Search

# Hierarchical Clustering

Last updated Sep 28, 2022 Edit Source

Hierarchical clustering produces a tree of clusterings

• Each node in the tree splits the data into 2 or more clusters.
• Often have individual data points as leaves.

Often applied in phylogenetics

## # Agglomerative Clustering (Bottom up)

Requires a “distance” measure between two clusters.

Cluster distance measures

1. Distance between closest members of $C_1$ and $C_2$. Also called single-link clustering: $\min d(a,b), a \in C_1, b \in C_2$

2. Distance between farthest members of $C_1$ and $C_2$. Also called complete-link clustering: $\max d(a,b), a \in C_1, b \in C_2$

3. Average distance between members of $C_1$ and $C_2$. Also called group average clustering: $\frac{1}{|C_1||C_2|} \sum_{a \in C_1} \sum_{b \in C_2} d(a,b)$

4. Starts with each point in its own cluster.

5. Each step merges the two “closest” clusters.

6. Stop with one big cluster that has all points.

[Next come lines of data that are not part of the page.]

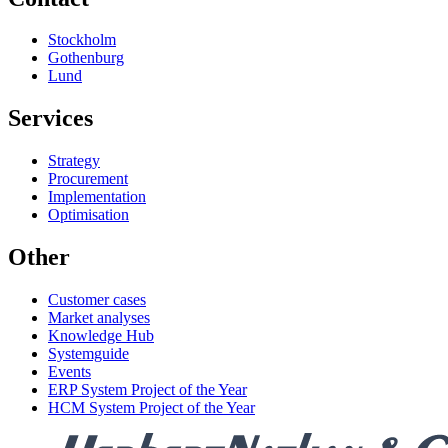
Stockholm
Gothenburg
Lund
Services
Strategy
Procurement
Implementation
Optimisation
Other
Customer cases
Market analyses
Knowledge Hub
Systemguide
Events
ERP System Project of the Year
HCM System Project of the Year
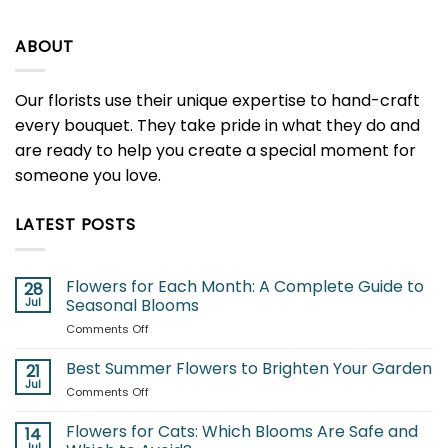
ABOUT
Our florists use their unique expertise to hand-craft
every bouquet. They take pride in what they do and
are ready to help you create a special moment for
someone you love.
LATEST POSTS
Flowers for Each Month: A Complete Guide to
28
Jul
Seasonal Blooms
on
Comments Off
Flowers
for
Best Summer Flowers to Brighten Your Garden
21
Each
Jul
on
Comments Off
Month:
Best
A
Summer
Flowers for Cats: Which Blooms Are Safe and
Complete
14
Flowers
Jul
Guide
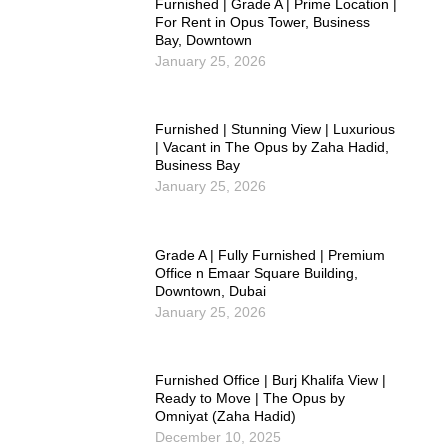
Furnished | Grade A | Prime Location |
For Rent in Opus Tower, Business
Bay, Downtown
January 25, 2026
Furnished | Stunning View | Luxurious
| Vacant in The Opus by Zaha Hadid,
Business Bay
January 25, 2026
Grade A | Fully Furnished | Premium
Office n Emaar Square Building,
Downtown, Dubai
January 25, 2026
Furnished Office | Burj Khalifa View |
Ready to Move | The Opus by
Omniyat (Zaha Hadid)
December 10, 2025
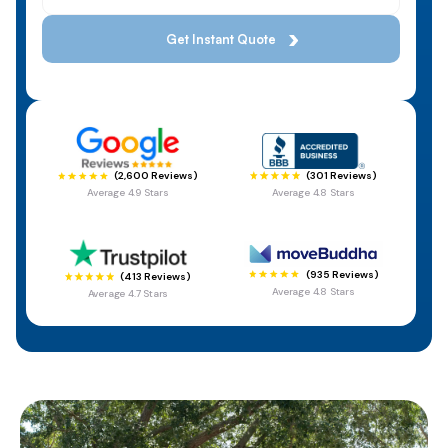
(301 Reviews)
(2,600 Reviews)
Average 4.8 Stars
Average 4.9 Stars
(935 Reviews)
(413 Reviews)
Average 4.8 Stars
Average 4.7 Stars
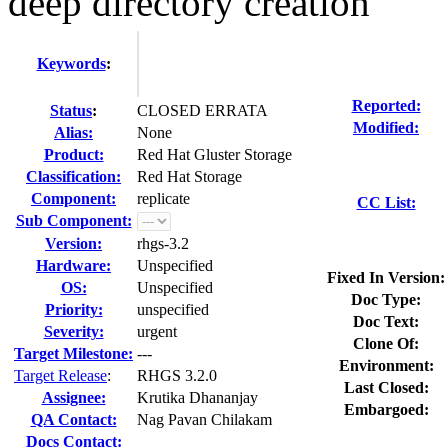
deep directory creation
Keywords
:
Reported:
Status
:
CLOSED ERRATA
Modified:
Alias:
None
Product:
Red Hat Gluster Storage
Classification:
Red Hat Storage
Component:
replicate
CC List:
Sub Component:
Version:
rhgs-3.2
Hardware:
Unspecified
Fixed In Version:
OS:
Unspecified
Doc Type:
Priority:
unspecified
Doc Text:
Severity:
urgent
Clone Of:
Target Milestone:
---
Environment:
Target Release
:
RHGS 3.2.0
Last Closed:
Assignee:
Krutika Dhananjay
Embargoed:
QA Contact:
Nag Pavan Chilakam
Docs Contact:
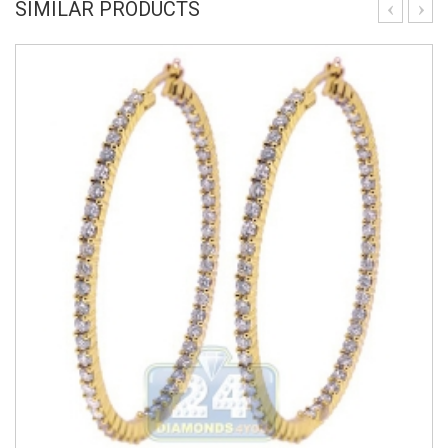
SIMILAR PRODUCTS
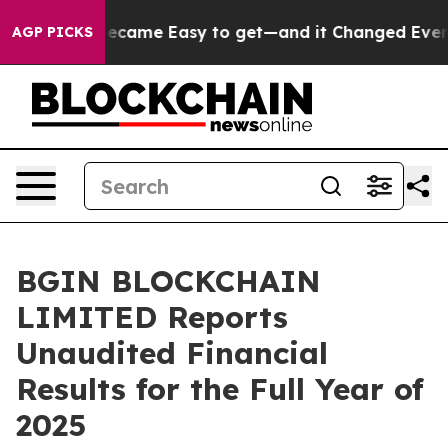
Became Easy to get—and it Changed Everything
Under 
AGP PICKS
BGIN BLOCKCHAIN
LIMITED Reports
Unaudited Financial
Results for the Full Year of
2025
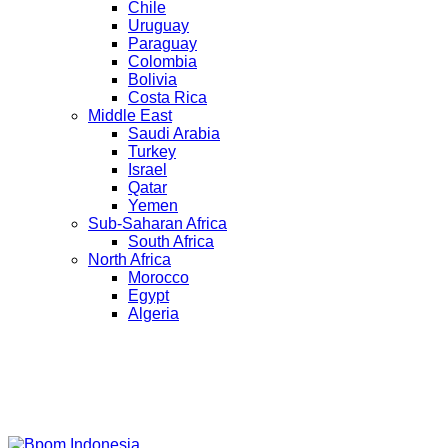
Chile
Uruguay
Paraguay
Colombia
Bolivia
Costa Rica
Middle East
Saudi Arabia
Turkey
Israel
Qatar
Yemen
Sub-Saharan Africa
South Africa
North Africa
Morocco
Egypt
Algeria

Naive implementation cost is $O(n^3d)$

## # Divisive Clustering (Top-down)

Start with all examples in one cluster, then start dividing. (e.g., run K-means on a cluster, then run again on resulting clusters)

## # Biclustering

Cluster the training examples and features. Helps to figure out the ‘why’ on why things are clustered together

• Run clustering method on $X$
• Run clustering method on $X^T$

A dendrogram describes the hierarchy of clusters generated by the clustering methods.